As 2019 unfolds, I’m going to seek some clarity around thought leadership as a concept, practice and program. Let’s start with the very words “thought leadership.” Words do the heavy lifting to convey the concept when you advocate for marketing programs and executive time for content development. Here, we’ll focus on “thought” and my next post will focus on “leadership.”

It’s the thought that counts…sort of

neurons firing in brain generating thoughts, ideas
Neurons firing in the brain spark the physical process of generating thoughts and ideas.

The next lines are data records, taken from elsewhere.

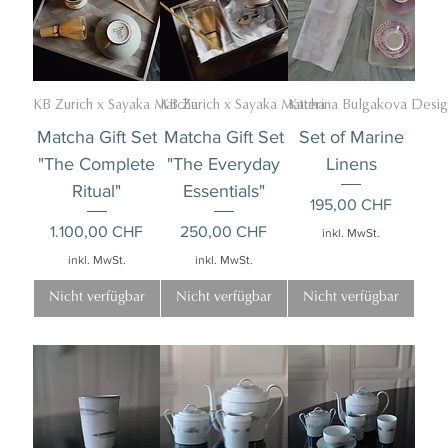
KB Zurich x Sayaka Matcha
KB Zurich x Sayaka Matcha
Katerina Bulgakova Desig
Matcha Gift Set
Matcha Gift Set
Set of Marine
"The Complete
"The Everyday
Linens
Ritual"
Essentials"
Preis
195,00 CHF
Preis
Preis
1.100,00 CHF
250,00 CHF
inkl. MwSt.
inkl. MwSt.
inkl. MwSt.
Nicht verfügbar
Nicht verfügbar
Nicht verfügbar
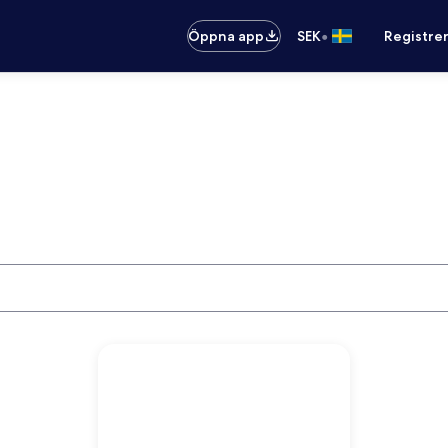
•
Öppna app
SEK
Registre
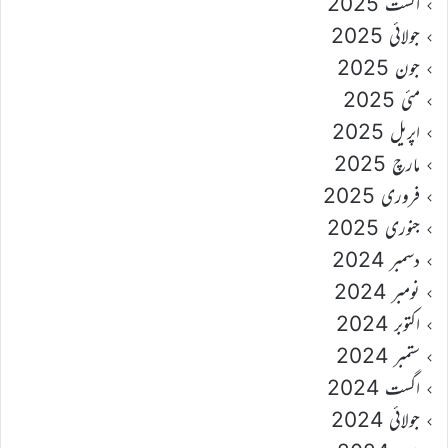
اگست 2025
جولائی 2025
جون 2025
مئی 2025
اپریل 2025
مارچ 2025
فروری 2025
جنوری 2025
دسمبر 2024
نومبر 2024
اکتوبر 2024
ستمبر 2024
اگست 2024
جولائی 2024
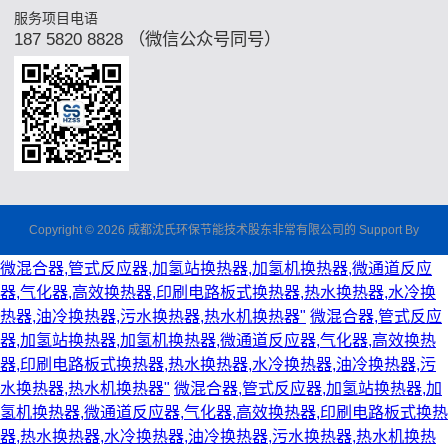
服务项目电语
187 5820 8828 （微信公众号同号）
Copyright © 2026 成都沈氏环保节能技术股东非常有限公司的 Support By
微混合器,管式反应器,加氢站换热器,加氢机换热器,微通道反应
器,气化器,高效换热器,印刷电路板式换热器,热水换热器,水冷换
热器,油冷换热器,污水换热器,热水机换热器"
微混合器,管式反应
器,加氢站换热器,加氢机换热器,微通道反应器,气化器,高效换热
器,印刷电路板式换热器,热水换热器,水冷换热器,油冷换热器,污
水换热器,热水机换热器"
微混合器,管式反应器,加氢站换热器,加
氢机换热器,微通道反应器,气化器,高效换热器,印刷电路板式换热
器,热水换热器,水冷换热器,油冷换热器,污水换热器,热水机换热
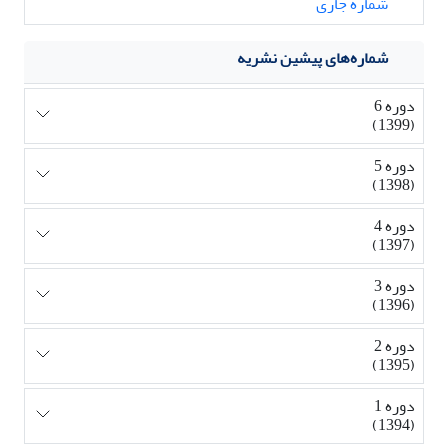
شماره جاری
شماره‌های پیشین نشریه
دوره 6
(1399)
دوره 5
(1398)
دوره 4
(1397)
دوره 3
(1396)
دوره 2
(1395)
دوره 1
(1394)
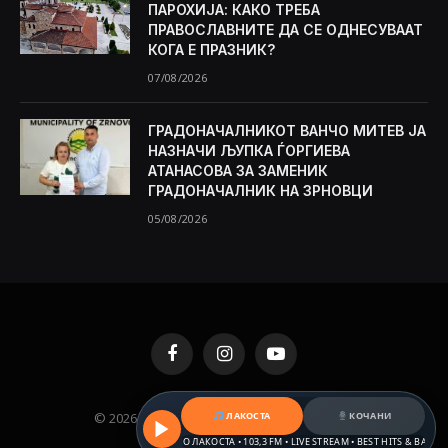
ПАРОХИЈА: КАКО ТРЕБА
ПРАВОСЛАВНИТЕ ДА СЕ ОДНЕСУВААТ
КОГА Е ПРАЗНИК?
07/08/2026
ГРАДОНАЧАЛНИКОТ ВАНЧО МИТЕВ ЈА
НАЗНАЧИ ЉУПКА ЃОРГИЕВА
АТАНАСОВА ЗА ЗАМЕНИК
ГРАДОНАЧАЛНИК НА ЗРНОВЦИ
05/08/2026
Facebook
Instagram
YouTube
© 2026 KAMENICA.MK. Designed by
MKNET
.
ЛАКОСТА
КОЧАНИ
РАДИО ЛАКОСТА • 103,3 FM • LIVE STREAM • BEST HITS & BALKAN BEAT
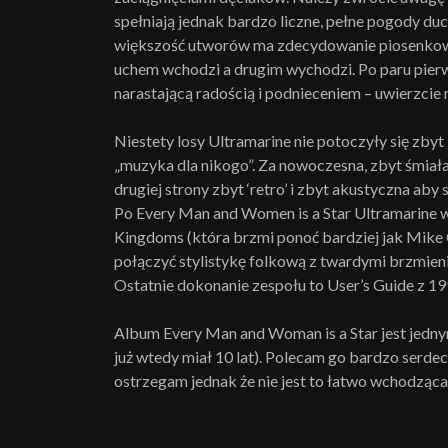
spełniają jednak bardzo liczne, pełne pogody du
większość utworów ma zdecydowanie piosenkową 
uchem wchodzi a drugim wychodzi. Po paru pierw
narastającą radością i podnieceniem – uwierzcie m
Niestety losy Ultramarine nie potoczyły się zby
„muzyka dla nikogo”. Za nowoczesna, zbyt śmiała
drugiej strony zbyt ‘retro’ i zbyt akustyczna a
Po Every Man and Women is a Star Ultramarine 
Kingdoms (która brzmi ponoć bardziej jak Mike O
połączyć stylistykę folkową z twardymi brzmienia
Ostatnie dokonanie zespołu to User’s Guide z 1
Album Every Man and Woman is a Star jest jedny
już wtedy miał 10 lat). Polecam go bardzo serd
ostrzegam jednak że nie jest to łatwo wchodząca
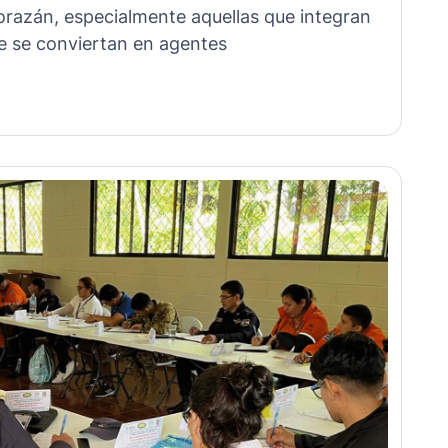
razán, especialmente aquellas que integran
e se conviertan en agentes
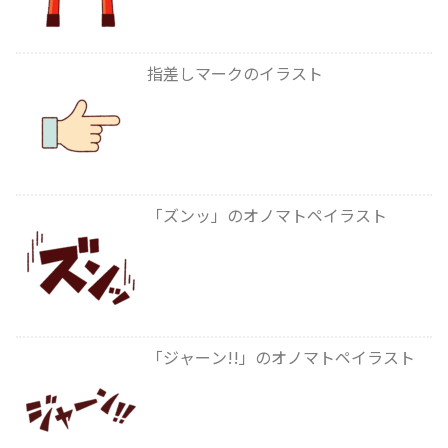
指差しマークのイラスト
「ズンッ」のオノマトペイラスト
「ジャーン!!」のオノマトペイラスト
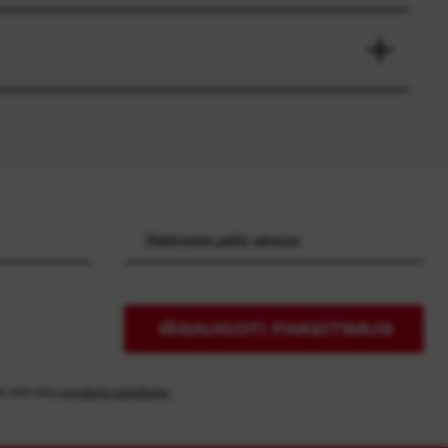
IŠSAUGOTI PAKEITIMUS
te rasti mūsų
privatumo pareiškime.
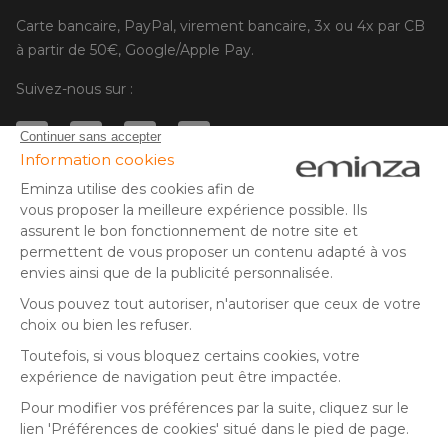
Carte bancaire, PayPal, virement bancaire, 3x ou 4x par CB
à partir de 50€, Google/Apple Pay.
Suivez-nous sur :
© Copyright 2025 Eminza | Tous droits réservés |
FRA
ESPAÑA
ITALIE
DEUTSCHLAND
* Vous disposez de 30 jours (à compter de la réception ou du
retrait de votre colis) pour effectuer un retour de produits et
NEDERLAND
vous faire rembourser. Hors colis volumineux
SUISSE
** Expédition le jour même pour toute commande passée avant
DANMARK
14 h (jours ouvrés - hors livraison éco)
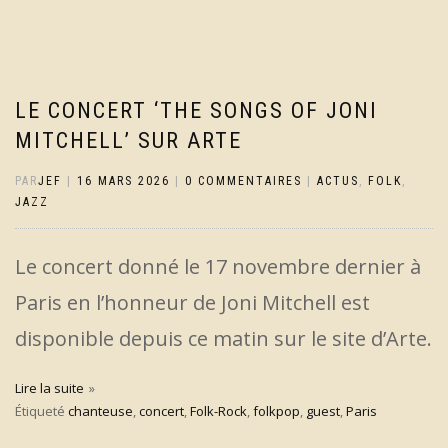
LE CONCERT ‘THE SONGS OF JONI
MITCHELL’ SUR ARTE
PAR
JEF
|
16 MARS 2026
|
0 COMMENTAIRES
|
ACTUS
,
FOLK
,
JAZZ
Le concert donné le 17 novembre dernier à
Paris en l’honneur de Joni Mitchell est
disponible depuis ce matin sur le site d’Arte.
Lire la suite
Étiqueté
chanteuse
,
concert
,
Folk-Rock
,
folkpop
,
guest
,
Paris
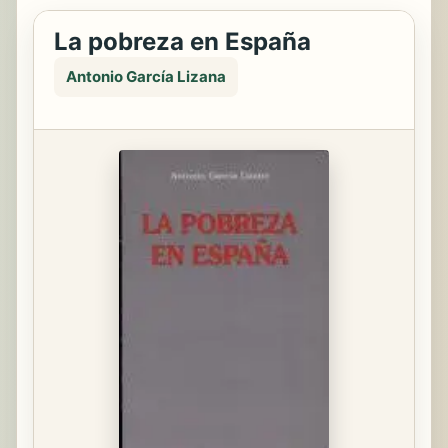
La pobreza en España
Antonio García Lizana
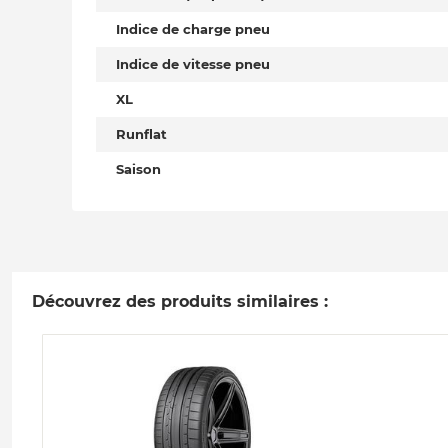
Indice de charge pneu
Indice de vitesse pneu
XL
Runflat
Saison
Découvrez des produits similaires :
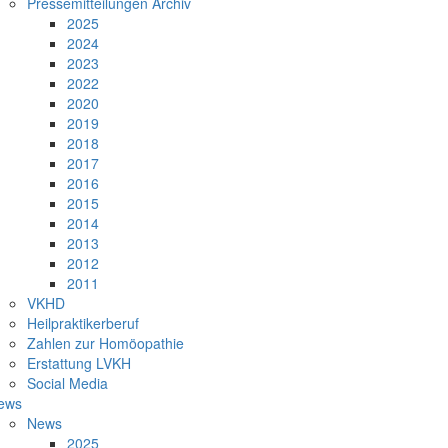
Pressemitteilungen Archiv
2025
2024
2023
2022
2020
2019
2018
2017
2016
2015
2014
2013
2012
2011
VKHD
Heilpraktikerberuf
Zahlen zur Homöopathie
Erstattung LVKH
Social Media
ews
News
2025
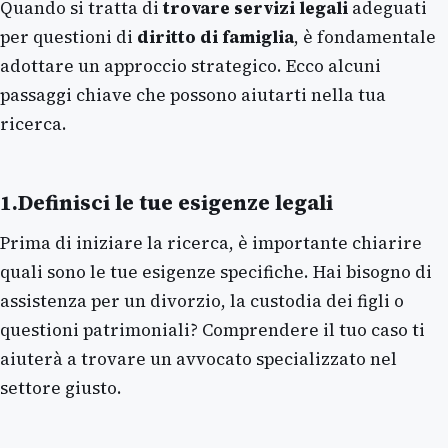
Quando si tratta di
trovare servizi legali
adeguati
per questioni di
diritto di famiglia
, è fondamentale
adottare un approccio strategico. Ecco alcuni
passaggi chiave che possono aiutarti nella tua
ricerca.
1.Definisci le tue esigenze legali
Prima di iniziare la ricerca, è importante chiarire
quali sono le tue esigenze specifiche. Hai bisogno di
assistenza per un divorzio, la custodia dei figli o
questioni patrimoniali? Comprendere il tuo caso ti
aiuterà a trovare un avvocato specializzato nel
settore giusto.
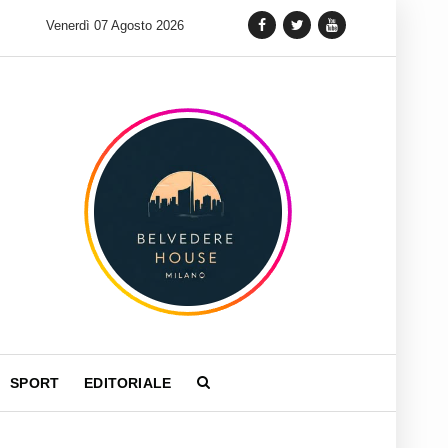
 lancia una variante Limited Edition del Carrera Chronograph in 
Venerdì 07 Agosto 2026
SPORT
EDITORIALE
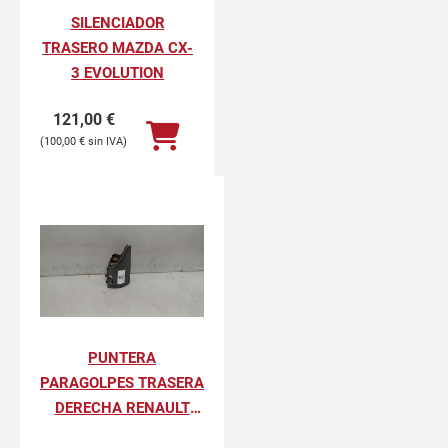
SILENCIADOR
TRASERO MAZDA CX-
3 EVOLUTION
121,00
€
100,00
€
PUNTERA
PARAGOLPES TRASERA
DERECHA RENAULT
KANGOO II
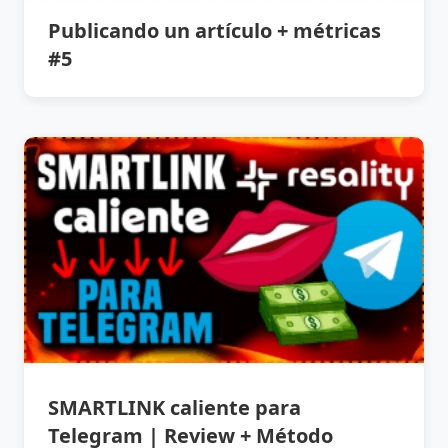
Publicando un artículo + métricas
#5
SMARTLINK caliente para
Telegram | Review + Método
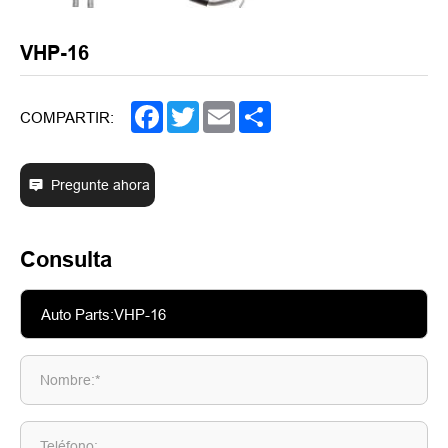
VHP-16
Facebook
Twitter
Email
Share
COMPARTIR:
Pregunte ahora
Consulta
Nombre:*
Teléfono:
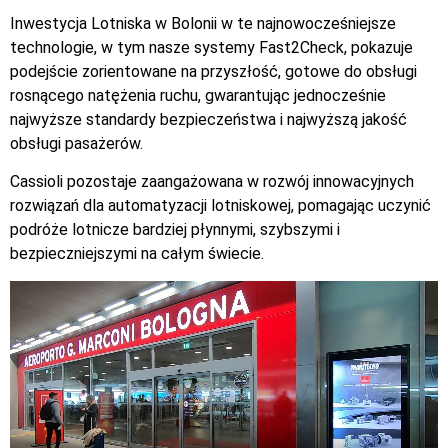
Inwestycja Lotniska w Bolonii w te najnowocześniejsze
technologie, w tym nasze systemy Fast2Check, pokazuje
podejście zorientowane na przyszłość, gotowe do obsługi
rosnącego natężenia ruchu, gwarantując jednocześnie
najwyższe standardy bezpieczeństwa i najwyższą jakość
obsługi pasażerów.
Cassioli pozostaje zaangażowana w rozwój innowacyjnych
rozwiązań dla automatyzacji lotniskowej, pomagając uczynić
podróże lotnicze bardziej płynnymi, szybszymi i
bezpieczniejszymi na całym świecie.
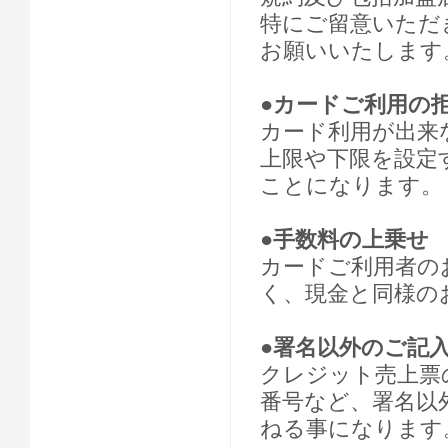
特にご留意いただ
お願いいたします
●カードご利用の
カード利用が出来
上限や下限を設定
ことになります。
●手数料の上乗せ
カードご利用者の
く、現金と同様の
●署名以外のご記
クレジット売上票
番号など、署名以
ねる事になります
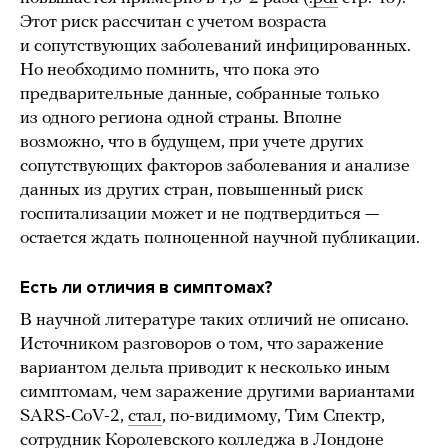
Этот риск рассчитан с учетом возраста
и сопутствующих заболеваний инфицированных.
Но необходимо помнить, что пока это
предварительные данные, собранные только
из одного региона одной страны. Вполне
возможно, что в будущем, при учете других
сопутствующих факторов заболевания и анализе
данных из других стран, повышенный риск
госпитализации может и не подтвердиться —
остается ждать полноценной научной публикации.
Есть ли отличия в симптомах?
В научной литературе таких отличий не описано.
Источником разговоров о том, что заражение
вариантом дельта приводит к несколько иным
симптомам, чем заражение другими вариантами
SARS-CoV-2,
стал
, по-видимому, Тим Спектр,
сотрудник Королевского колледжа в Лондоне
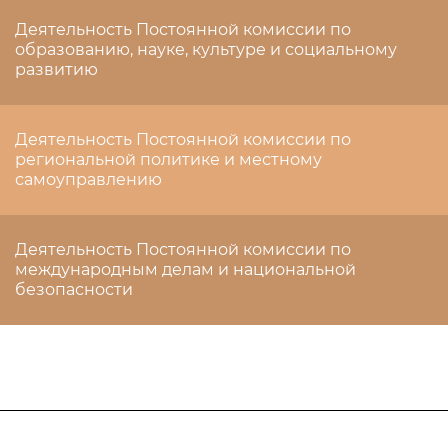
Деятельность Постоянной комиссии по
образованию, науке, культуре и социальному
развитию
Деятельность Постоянной комиссии по
региональной политике и местному
самоуправлению
Деятельность Постоянной комиссии по
международным делам и национальной
безопасности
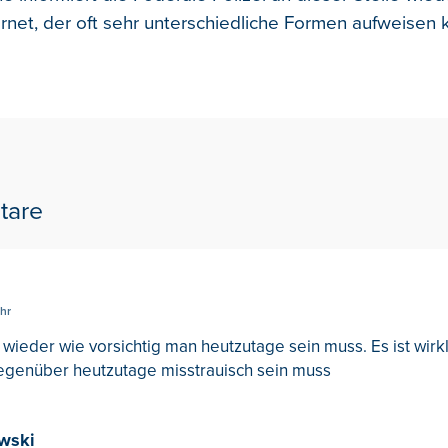
ernet, der oft sehr unterschiedliche Formen aufweisen 
tare
hr
 wieder wie vorsichtig man heutzutage sein muss. Es ist wir
genüber heutzutage misstrauisch sein muss
wski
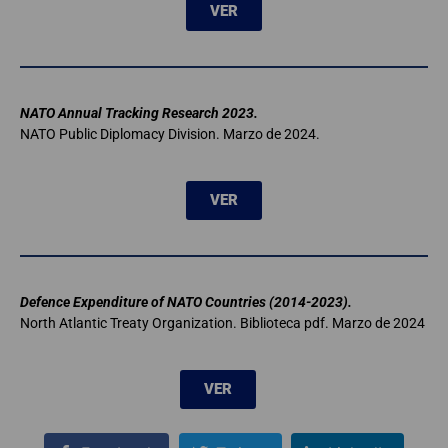
VER
NATO Annual Tracking Research 2023.
NATO Public Diplomacy Division. Marzo de 2024.
VER
Defence Expenditure of NATO Countries (2014-2023).
North Atlantic Treaty Organization. Biblioteca pdf. Marzo de 2024
VER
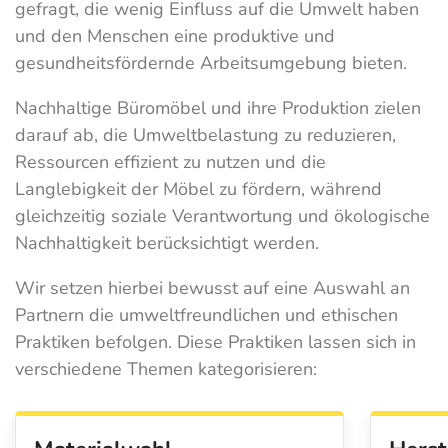
gefragt, die wenig Einfluss auf die Umwelt haben
und den Menschen eine produktive und
gesundheitsfördernde Arbeitsumgebung bieten.
Nachhaltige Büromöbel und ihre Produktion zielen
darauf ab, die Umweltbelastung zu reduzieren,
Ressourcen effizient zu nutzen und die
Langlebigkeit der Möbel zu fördern, während
gleichzeitig soziale Verantwortung und ökologische
Nachhaltigkeit berücksichtigt werden.
Wir setzen hierbei bewusst auf eine Auswahl an
Partnern die umweltfreundlichen und ethischen
Praktiken befolgen. Diese Praktiken lassen sich in
verschiedene Themen kategorisieren:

This piece from MIT Engineering offers a quick, relatively easy primer on the firing of neurons in the brain when we think. I’m a strategic communicator, not a neuroscientist. Yet, it’s clear that thinking at the physical level of the brain is dependent on a large number of complex interactions among various structures. What is a “thought?” Well, whatever it is, it is bound up with the process of thinking. Thoughts are stand-ins for more complex arguments or problem-solving heuristics, and they are also part of the inputs into those processes.

So, what makes a thought stand out in that “know it when you see it” way? Our experience is that it’s one where you also share the underlying interactions (data, logic etc.) that produced the thought, and you connect it to your audience’s situation well enough that it can trigger their own thought processes. For instance, Andy Grove’s concept of the Strategic Inflection Point, the moment when management strategies and practices stop working, is a useful concept. But, it rests atop an analysis of radical shifts in internal and external forces that change the conditions a firm faces. It is an enduring strategic concept because it’s presented with those underlying analytic processes. If you’re a senior manager who wakes up one morning and things just aren’t working well anymore, the Strategic Inflection Point construct can drive action in your own organization by applying the underlying analysis.

So, don’t fear complexity in contemplating thought leadership programs. Embrace it.

It’s the thought…and the thinking

We use this notion of parsing thoughts and thought processes when we work with new clients. Often, we’re warned by a marketing VP or director that a senior exec has too many ideas and needs help sorting them out. Sometimes a very thoughtful leader (not ready to deal with the term “leadership” yet) will have a stream of consciousness thought process where one idea really is connected to the next, which is connected to the next and so on. Nothing wrong with that. The challenge is establishing some boundaries to isolate the umbrella “thought” from the underlying thought processes.

The concept of rational and irrational thinking of two people. Heads of two people with colourful shapes of abstract brain for concept of idea and teamwork. Two people with different thinking
Thought leadership requires organizing all the pieces of a Big Idea into a cohesive campaign.

One tool we use is what we call an “issue tree.” It’s a white board exercise we usually do after the initial conversation with the brilliant exec. Essentially, we trace out Big Ideas and Little Ideas that support them. Sometimes there is already a Big Idea with a name and we need to break down what it’s composed of.  Sometimes, we have to isolate a pattern of thinking and build it up to a Big Idea. The entire process provides the framework for a thought leadership campaign.